Ecologist Harry LeGrand has been with the state’s Natural Heritage Program since the 1980s and visited this site last in 1990. While he was pleased that viable populations of many rare species continue to thrive, he noted some differences. Chickweed, an invasive species which can also be found in unkempt front yards, seemed to be denser since his last visit. He also noted more downed trees, many of which were likely uprooted by Hurricane Irene. When these trees fall and the canopy is opened, it can pave the way for invasive or exotic plants to move into the area, potentially jeopardizing the site’s rare plant communities.
Harry LeGrand examines a specimen using a hand lens, an indispensible tool for field surveys.
Information collected through surveys like these helps to prioritize land for protection along the Roanoke and Tar-Pamlico rivers. Preserving areas of biological value protects not only the species and natural communities at the site, but also provides water quality benefits for the sounds to the east.
A recently published paper in Nature, one of the world’s most respected scientific journals, showed that the loss of biodiversity can impact ecosystems as much as climate change or pollution. The first step to stemming biodiversity losses in the Albemarle-Pamlico region is to ensure that natural communities are well studied and high priority sites are protected. The Natural Heritage Program has been undertaking this valuable work for more than 35 years, and their redoubled efforts in the region will provide valuable information to guide future conservation efforts.

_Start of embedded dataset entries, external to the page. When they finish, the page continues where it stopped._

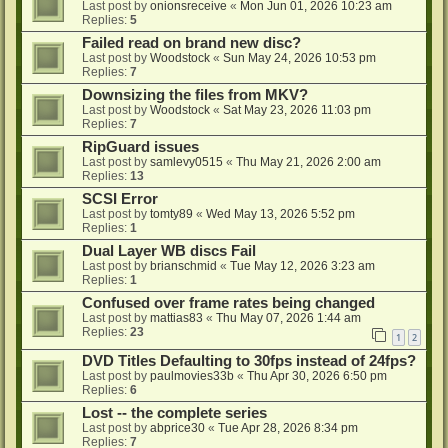
Last post by
onionsreceive
«
Mon Jun 01, 2026 10:23 am
Replies:
5
Failed read on brand new disc?
Last post by
Woodstock
«
Sun May 24, 2026 10:53 pm
Replies:
7
Downsizing the files from MKV?
Last post by
Woodstock
«
Sat May 23, 2026 11:03 pm
Replies:
7
RipGuard issues
Last post by
samlevy0515
«
Thu May 21, 2026 2:00 am
Replies:
13
SCSI Error
Last post by
tomty89
«
Wed May 13, 2026 5:52 pm
Replies:
1
Dual Layer WB discs Fail
Last post by
brianschmid
«
Tue May 12, 2026 3:23 am
Replies:
1
Confused over frame rates being changed
Last post by
mattias83
«
Thu May 07, 2026 1:44 am
Replies:
23
1
2
DVD Titles Defaulting to 30fps instead of 24fps?
Last post by
paulmovies33b
«
Thu Apr 30, 2026 6:50 pm
Replies:
6
Lost -- the complete series
Last post by
abprice30
«
Tue Apr 28, 2026 8:34 pm
Replies:
7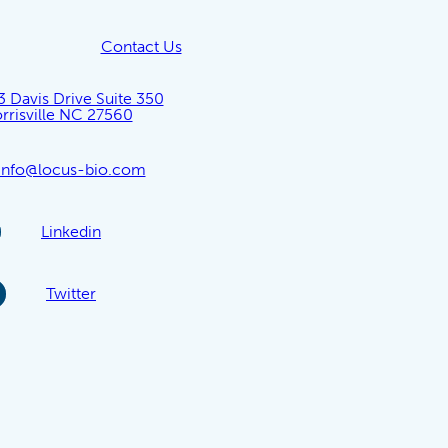
Contact Us
3 Davis Drive Suite 350
rrisville NC 27560
info@locus-bio.com
Linkedin
Twitter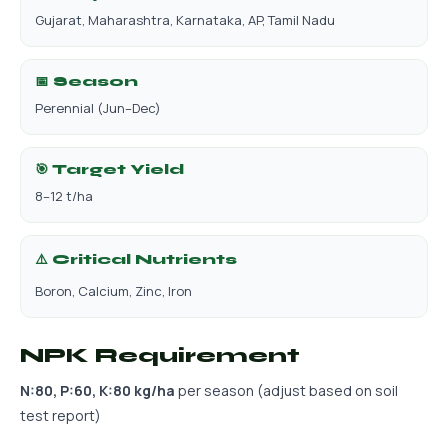
Gujarat, Maharashtra, Karnataka, AP, Tamil Nadu
📅 Season
Perennial (Jun–Dec)
🎯 Target Yield
8–12 t/ha
⚠️ Critical Nutrients
Boron, Calcium, Zinc, Iron
NPK Requirement
N:80, P:60, K:80 kg/ha
per season (adjust based on soil
test report)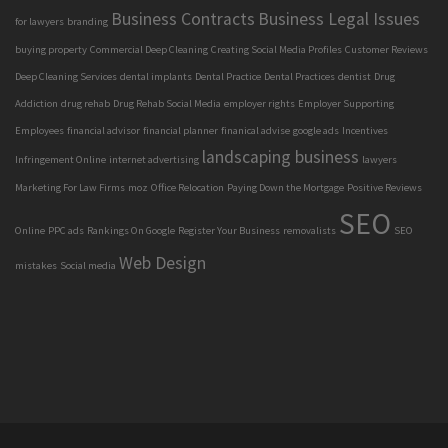
Business Contracts
Business Legal Issues
for lawyers
branding
buying property
Commercial Deep Cleaning
Creating Social Media Profiles
Customer Reviews
Deep Cleaning Services
dental implants
Dental Practice
Dental Practices
dentist
Drug
Addiction
drug rehab
Drug Rehab Social Media
employer rights
Employer Supporting
Employees
financial advisor
financial planner
finanical advise
google ads
Incentives
landscaping business
Infringement Online
internet advertising
lawyers
Marketing For Law Firms
moz
Office Relocation
Paying Down the Mortgage
Positive Reviews
SEO
Online
PPC ads
Rankings On Google
Register Your Business
removalists
SEO
Web Design
mistakes
Social media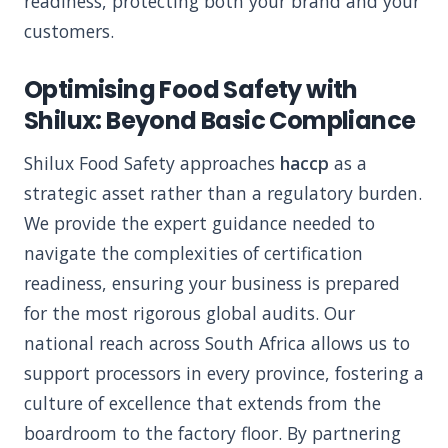
readiness, protecting both your brand and your
customers.
Optimising Food Safety with
Shilux: Beyond Basic Compliance
Shilux Food Safety approaches
haccp
as a
strategic asset rather than a regulatory burden.
We provide the expert guidance needed to
navigate the complexities of certification
readiness, ensuring your business is prepared
for the most rigorous global audits. Our
national reach across South Africa allows us to
support processors in every province, fostering a
culture of excellence that extends from the
boardroom to the factory floor. By partnering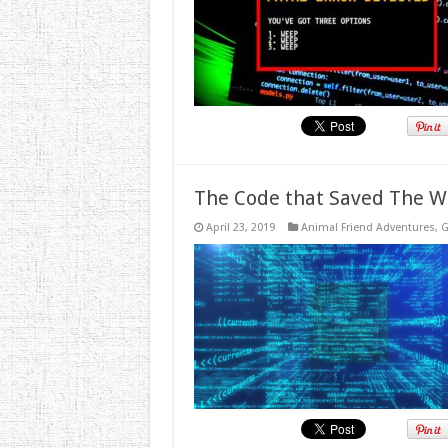
The Code that Saved The W
April 23, 2019
Animal Friend Adventures
,
G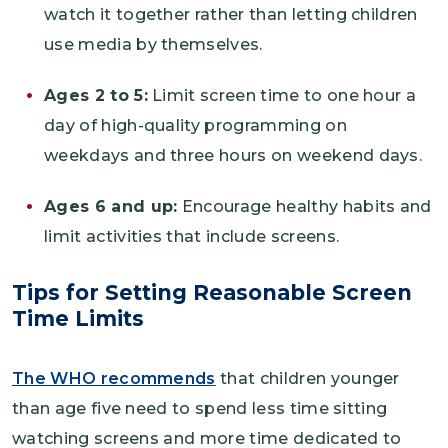
watch it together rather than letting children
use media by themselves.
Ages 2 to 5:
Limit screen time to one hour a
day of high-quality programming on
weekdays and three hours on weekend days.
Ages 6 and up:
Encourage healthy habits and
limit activities that include screens.
Tips for Setting Reasonable Screen
Time Limits
The WHO recommends
that children younger
than age five need to spend less time sitting
watching screens and more time dedicated to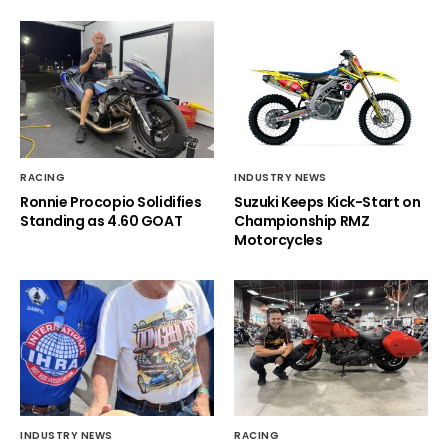
RACING
INDUSTRY NEWS
Ronnie Procopio Solidifies
Suzuki Keeps Kick-Start on
Standing as 4.60 GOAT
Championship RMZ
Motorcycles
INDUSTRY NEWS
RACING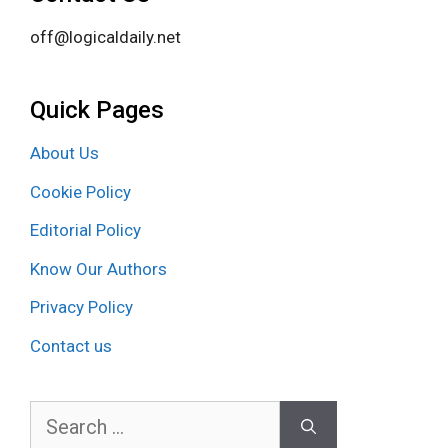
off@logicaldaily.net
Quick Pages
About Us
Cookie Policy
Editorial Policy
Know Our Authors
Privacy Policy
Contact us
Search
for: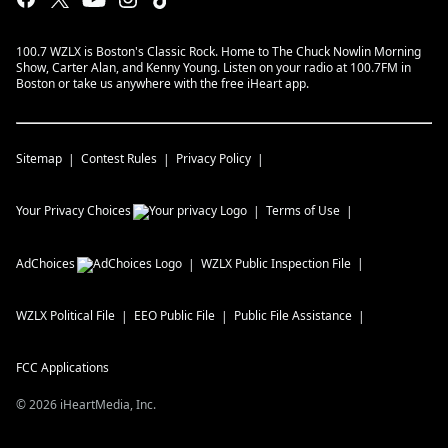
100.7 WZLX is Boston's Classic Rock. Home to The Chuck Nowlin Morning
Show, Carter Alan, and Kenny Young. Listen on your radio at 100.7FM in
Boston or take us anywhere with the free iHeart app.
Sitemap
Contest Rules
Privacy Policy
Your Privacy Choices
Terms of Use
AdChoices
WZLX
Public Inspection File
WZLX
Political File
EEO Public File
Public File Assistance
FCC Applications
©
2026
iHeartMedia, Inc.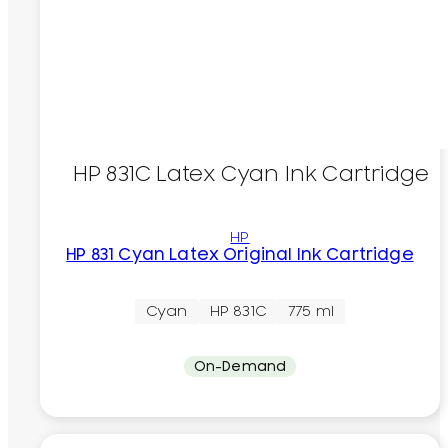
HP 831C Latex Cyan Ink Cartridge
HP
HP 831 Cyan Latex Original Ink Cartridge
Cyan
HP 831C
775 ml
On-Demand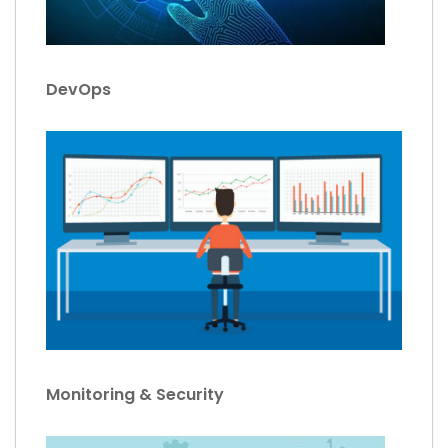
DevOps
Monitoring & Security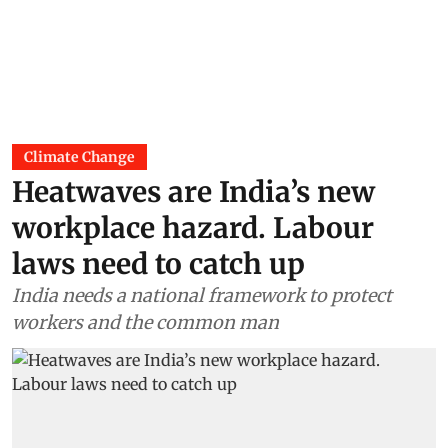
Climate Change
Heatwaves are India’s new
workplace hazard. Labour
laws need to catch up
India needs a national framework to protect
workers and the common man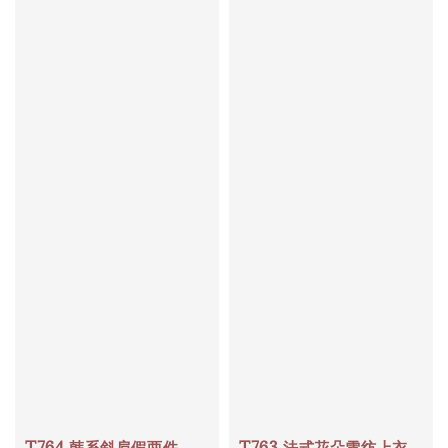
T764 韩系斜肩假两件
T763 法式花朵雪纺上衣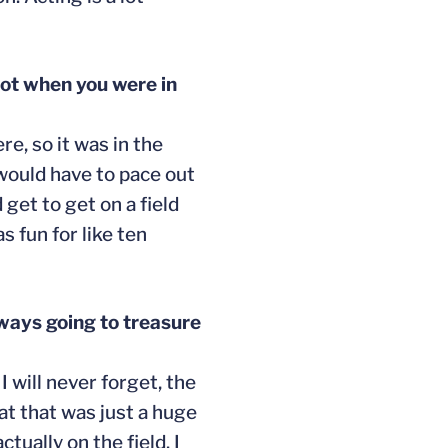
lot when you were in
re, so it was in the
 would have to pace out
 get to get on a field
s fun for like ten
ways going to treasure
 will never forget, the
at that was just a huge
tually on the field. I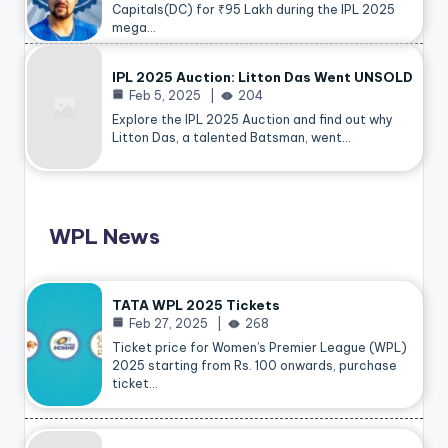
Capitals(DC) for ₹95 Lakh during the IPL 2025
mega…
IPL 2025 Auction: Litton Das Went UNSOLD
Feb 5, 2025
204
Explore the IPL 2025 Auction and find out why
Litton Das, a talented Batsman, went…
WPL News
TATA WPL 2025 Tickets
Feb 27, 2025
268
Ticket price for Women’s Premier League (WPL)
2025 starting from Rs. 100 onwards, purchase
ticket…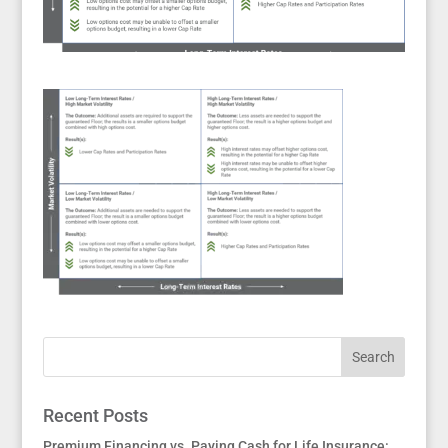
Recent Posts
Premium Financing vs. Paying Cash for Life Insurance: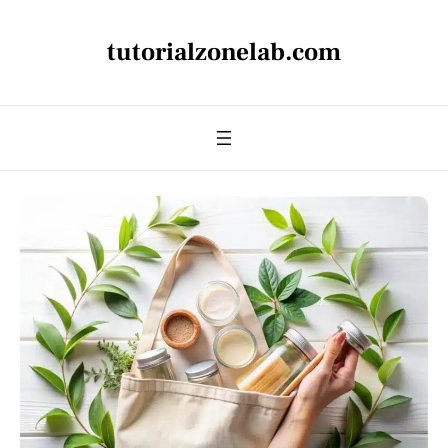
tutorialzonelab.com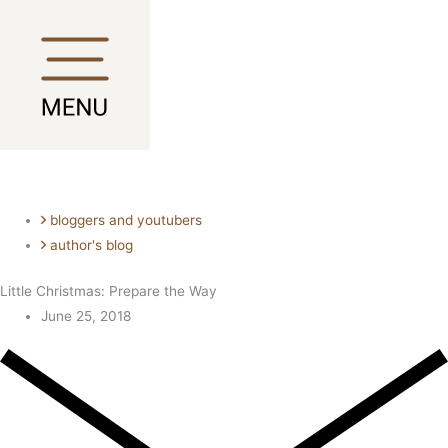
Skip
Main
Main
to
Menu
Menu
content
bloggers and youtubers
author's blog
Little Christmas: Prepare the Way
June 25, 2018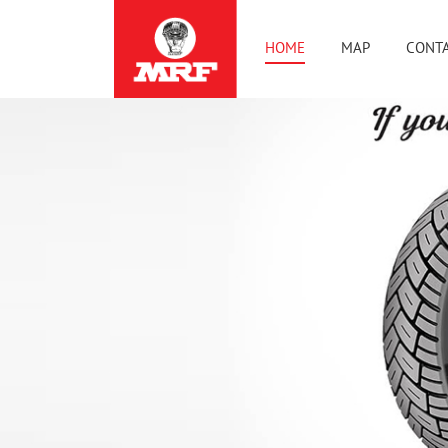
HOME
MAP
CONTA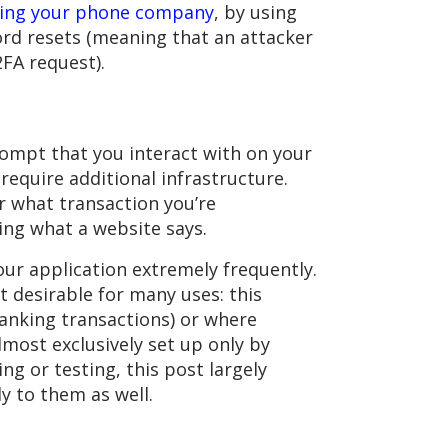
ring your phone company
, by using
ord resets (meaning that an attacker
FA request).
ompt that you interact with on your
require additional infrastructure.
r what transaction you’re
ing what a website says.
our application extremely frequently.
t desirable for many uses: this
anking transactions) or where
most exclusively set up only by
ng or testing, this post largely
y to them as well.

Laura Gadd takes a moment to enjoy the field of Camassia.
Botanist Laura Gadd said the trip was “one for the history books” after enjoying lunch sitting among more than 500 rare hyacinths. Despite more than five years working in North Carolina as a botanist, it was the first time she’d seen this species. The team’s enthusiasm for its work was evident, but no expertise was necessary to enjoy the warm spring day in one of eastern North Carolina’s most ecologically pristine places.